▶ **PROVIDED RECORDS**:
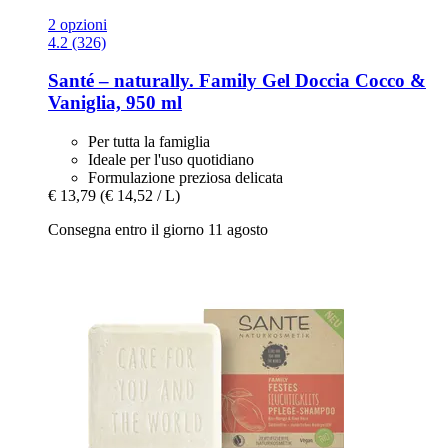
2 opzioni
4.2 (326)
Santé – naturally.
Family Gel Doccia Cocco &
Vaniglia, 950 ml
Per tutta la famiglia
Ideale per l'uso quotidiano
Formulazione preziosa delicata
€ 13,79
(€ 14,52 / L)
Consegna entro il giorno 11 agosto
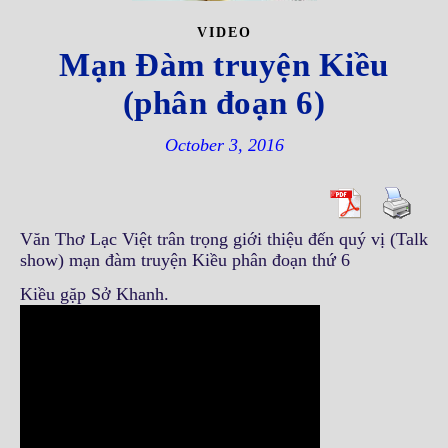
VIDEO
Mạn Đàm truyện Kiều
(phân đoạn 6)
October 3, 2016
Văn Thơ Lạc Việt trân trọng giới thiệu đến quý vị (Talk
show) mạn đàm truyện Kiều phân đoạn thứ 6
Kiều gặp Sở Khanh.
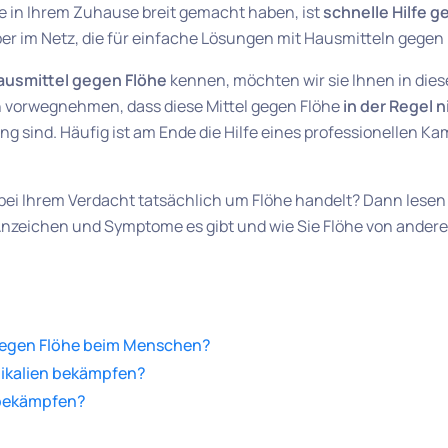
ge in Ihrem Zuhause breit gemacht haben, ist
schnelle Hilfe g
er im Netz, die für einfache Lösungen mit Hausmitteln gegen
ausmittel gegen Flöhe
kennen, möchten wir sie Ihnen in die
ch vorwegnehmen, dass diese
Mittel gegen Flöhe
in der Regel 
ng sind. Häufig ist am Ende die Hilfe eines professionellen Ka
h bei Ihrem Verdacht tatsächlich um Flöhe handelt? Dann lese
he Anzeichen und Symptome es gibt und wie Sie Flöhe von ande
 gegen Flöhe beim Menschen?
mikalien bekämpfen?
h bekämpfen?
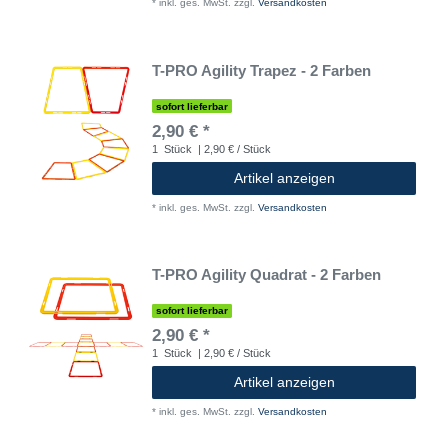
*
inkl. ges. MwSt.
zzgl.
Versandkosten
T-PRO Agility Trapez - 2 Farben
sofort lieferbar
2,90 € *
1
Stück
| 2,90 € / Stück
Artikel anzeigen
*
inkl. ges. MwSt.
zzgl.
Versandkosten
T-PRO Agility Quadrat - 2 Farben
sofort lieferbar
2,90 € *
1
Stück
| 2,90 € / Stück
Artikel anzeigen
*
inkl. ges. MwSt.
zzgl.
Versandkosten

...

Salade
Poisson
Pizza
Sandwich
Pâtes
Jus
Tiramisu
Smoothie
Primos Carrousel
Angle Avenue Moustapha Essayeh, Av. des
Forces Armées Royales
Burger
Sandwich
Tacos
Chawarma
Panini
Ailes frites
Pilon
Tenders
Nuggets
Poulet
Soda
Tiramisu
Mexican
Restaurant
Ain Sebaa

==

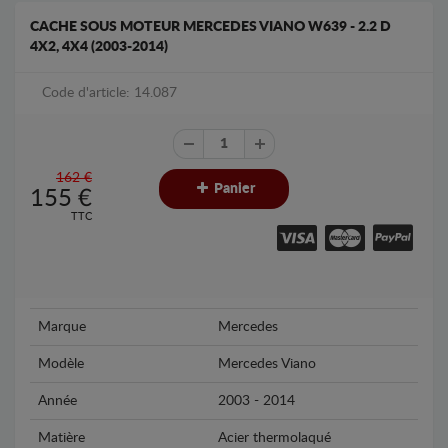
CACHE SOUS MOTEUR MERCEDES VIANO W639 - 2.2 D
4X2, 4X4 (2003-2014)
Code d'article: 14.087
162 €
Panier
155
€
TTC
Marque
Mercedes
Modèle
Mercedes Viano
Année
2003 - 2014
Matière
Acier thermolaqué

▶ **PROBLEM DETAILS**: Rewrite everything in the material from the line containing "CACHE SOUS MOTEUR MERCEDES VIANO W639 - 2.2 D" down to the line containing "Acier thermolaqué", substituting "Ajouter au panier" for "Panier" and leaving all else unchanged.

▶ **RESPONSE TO THIS TASK**:
CACHE SOUS MOTEUR MERCEDES VIANO W639 - 2.2 D
4X2, 4X4 (2003-2014)
Code d'article: 14.087
162 €
Ajouter au panier
155
€
TTC
Marque
Mercedes
Modèle
Mercedes Viano
Année
2003 - 2014
Matière
Acier thermolaqué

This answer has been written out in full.